Syncing Packages Across Machines


#1

What's the best practice for keeping R packages synced across multiple machines?


#2

Do you mean you have 2 computers (for example) and you want to have them both have identical versions of R packages? Or is it more local dev station/staging/production type of deal? The answer is probably different for these 2 use-cases.


#3

@mishabalyasin Yes, I have two computers and want to sync an identical library of R packages across them both.


#4

There are a couple different ways I can think you might be able to do this. As for best practice. It depends on what your resources are and how critical it is to you. I'd say a centralized, load balanced (R Studio Server, SQL Server 2016+, etc) would be a best practice scenario.

1. Docker

Here you can create a core environment that will be identical between both systems. This ensures that the environment stays the same and there are no changes between them. Check out the following tutorial.

2. Versioned R Script

You could write a script that will check / download to ensure the right packages have been setup at least at every startup. Following link will give you an idea on where to do here.
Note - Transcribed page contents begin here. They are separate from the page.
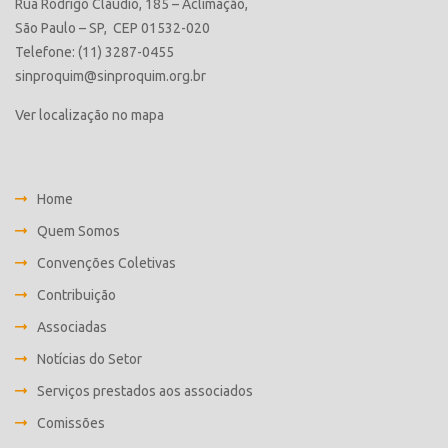
Rua Rodrigo Cláudio, 185 – Aclimação,
São Paulo – SP, CEP 01532-020
Telefone: (11) 3287-0455
sinproquim@sinproquim.org.br
Ver localização no mapa
Home
Quem Somos
Convenções Coletivas
Contribuição
Associadas
Notícias do Setor
Serviços prestados aos associados
Comissões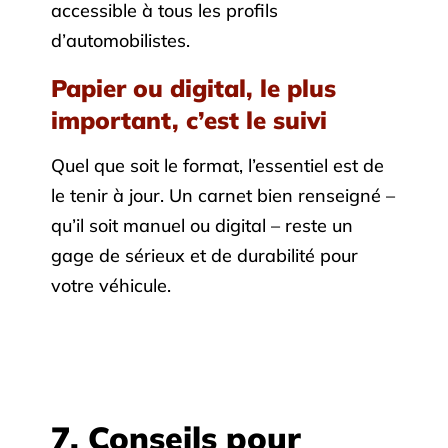
accessible à tous les profils
d’automobilistes.
Papier ou digital, le plus
important, c’est le suivi
Quel que soit le format, l’essentiel est de
le tenir à jour. Un carnet bien renseigné –
qu’il soit manuel ou digital – reste un
gage de sérieux et de durabilité pour
votre véhicule.
7. Conseils pour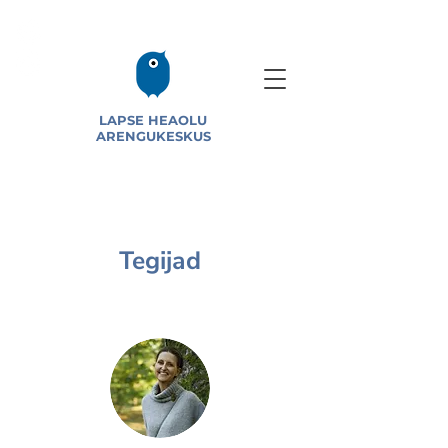
LAPSE HEAOLU
ARENGUKESKUS
Tegijad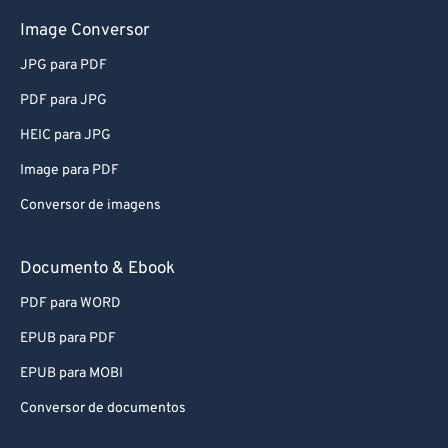
Image Conversor
JPG para PDF
PDF para JPG
HEIC para JPG
Image para PDF
Conversor de imagens
Documento & Ebook
PDF para WORD
EPUB para PDF
EPUB para MOBI
Conversor de documentos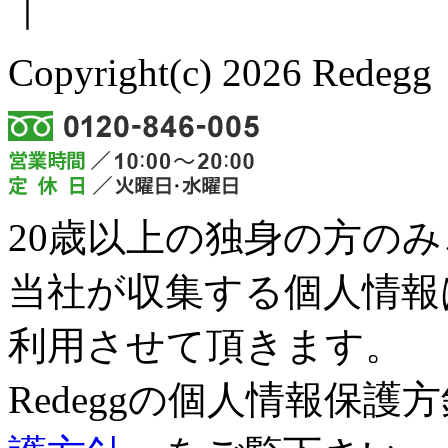
｜
Copyright(c) 2026 Redegg 
20歳以上の独身の方の
当社が収集する個人情報
利用させて頂きます。
Redeggの個人情報保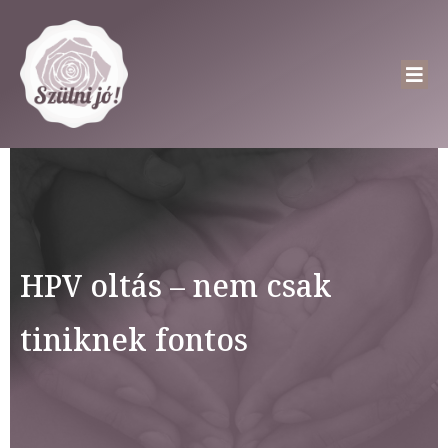
HPV oltás – nem csak
tiniknek fontos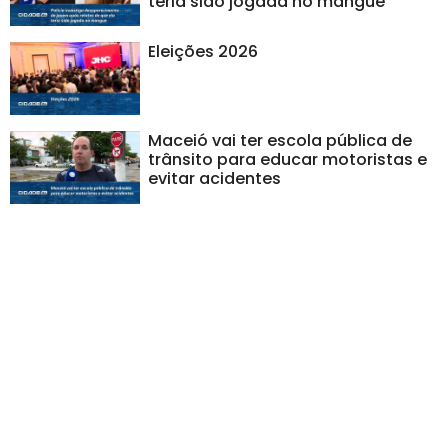
teria sido jogada no mangue
Eleições 2026
Maceió vai ter escola pública de
trânsito para educar motoristas e
evitar acidentes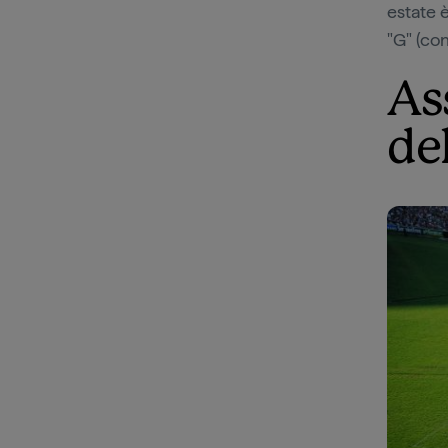
estate è
"G" (co
Ass
del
3. Controlled Package Environment w/ Versioned R Script

You could use RStudio's new Package manager, configure the install repository to the package manager and then eliminate any other repositories. That way any script will be installed from a particular regulated source.

4. RStudio Server

Centralized computation is never a bad thing, especially if you have the budget for it.

Hope that helps!


#5

To add a few more options:

  1. miniCRAN - https://cran.r-project.org/web/packages/miniCRAN/index.html. Here you choose which packages end up in the repo.
  2. checkpoint - https://cran.r-project.org/web/packages/checkpoint/index.html. Here you choose point in time (for example, 2nd of December) and then all packages will be installed only as they were at this point of time.

Both of them allow to create a way that your R installation will only "see" packages from controlled (by you) subset of packages.